Advanced Drainage Systems, or ADS, also made this monthly stock screen. These top money managers picked up over $13 million worth of shares of WMS stock. In other signs of demand, Advanced Drainage Systems sports a B+ Accumulation/Distribution Rating and a 1.3 up/down volume ratio. Plus, the stock has posted at least eight consecutive quarters of rising fund ownership.
Overall, ADS earns a strong 96 Composite Rating, meaning it’s outpacing 96% of all companies in terms of the most important stock-picking factors. While that doesn’t match the highest-possible 99 rating for Nvidia and Meta, it does top the 91 grade for Microsoft.
Note that the rankings for Nvidia’s fabless semiconductor group (No. 3) and ADS’ miscellaneous construction products group (No. 8) both make the top 10 industries among the 197 groups IBD tracks.

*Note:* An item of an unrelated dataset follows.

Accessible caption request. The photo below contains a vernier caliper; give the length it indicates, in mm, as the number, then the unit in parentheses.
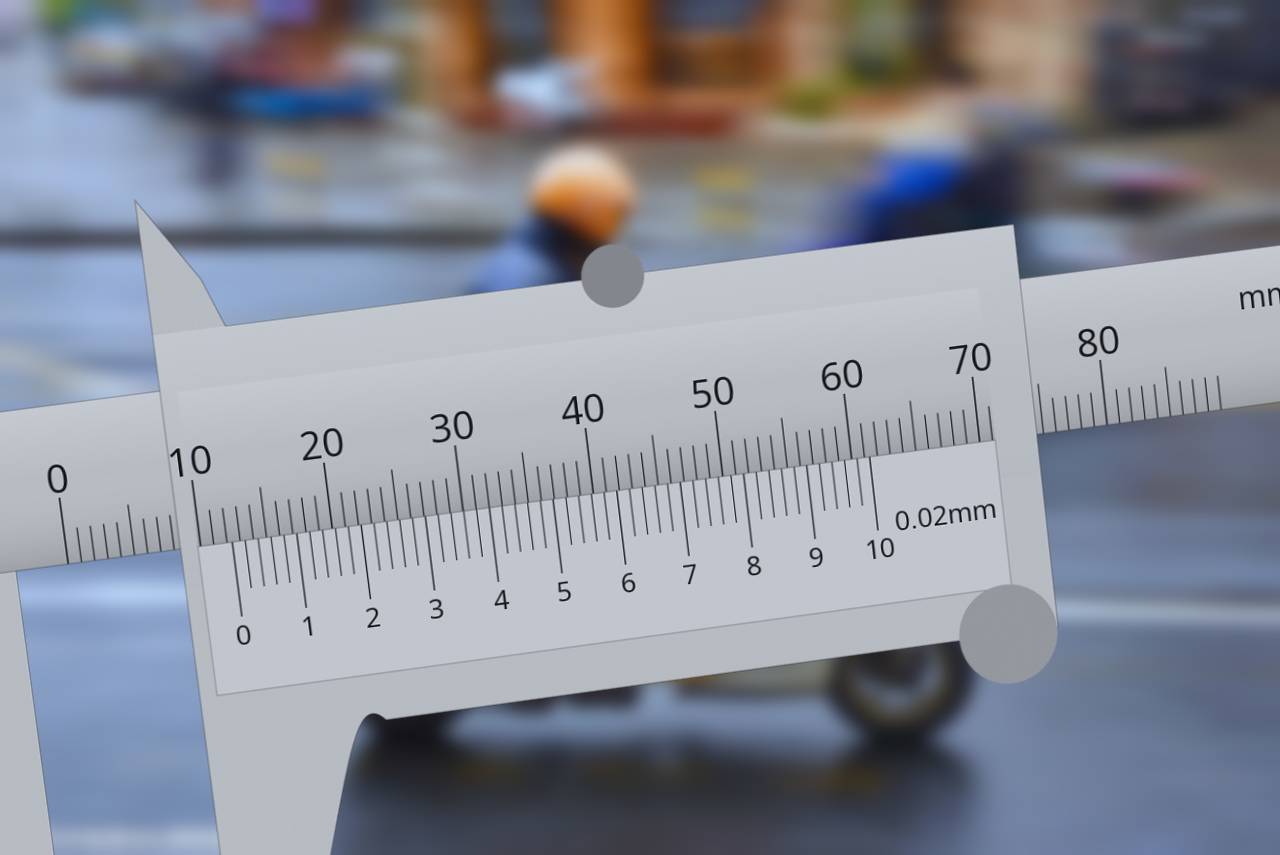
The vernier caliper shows 12.4 (mm)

ADS Snaps Losing Streak To Post Rising Growth
Named by Newsweek as one of the most responsible companies in 2024, ADS provides water management solutions in the stormwater and on-site septic wastewater industries. Like water itself, the company’s operations seep across a wide range of industries, from aviation and agriculture to mining and transportation.
On Feb. 8, ADS reported its performance for the December-ended quarter. President and CEO Scott Barbour noted that “The secular trend of larger-scale and more frequent water-related climate events continues to drive demand for the sustainable water management solutions” that ADS and its subsidiary Water Technologies provide.
ADS reported $662.4 million revenue. While that marked just a 1% year-over-year gain, it ended the company’s streak of four straight quarters showing a slowdown.
Bottom-line growth spiked 38% to earnings of $1.37 per share, happily snapping a streak of two reports showing a slowdown in profits.
Shares of WMS stock gapped up over 14% on the news, leading to a 20% weekly gain and a breakout above a 145.68 buy point.
WMS Stock Tightens Up To Spring Higher
Refusing to see those share price gains go back down the drain, WMS stock has held strong in a tight range since reporting. It has now posted four weeks of very tight closes, setting up a possible buy point or add-on entry around 163.
On Thursday, shares of WMS edged up over 1% to close in buy range at just under 166.
Such action after a big jump is positive, showing large investors are sitting tight with expectations of more gains to come.
So as Nvidia, Meta and Microsoft grab the headlines, do what the best mutual funds are doing: Keep an eye on Advanced Drainage Systems.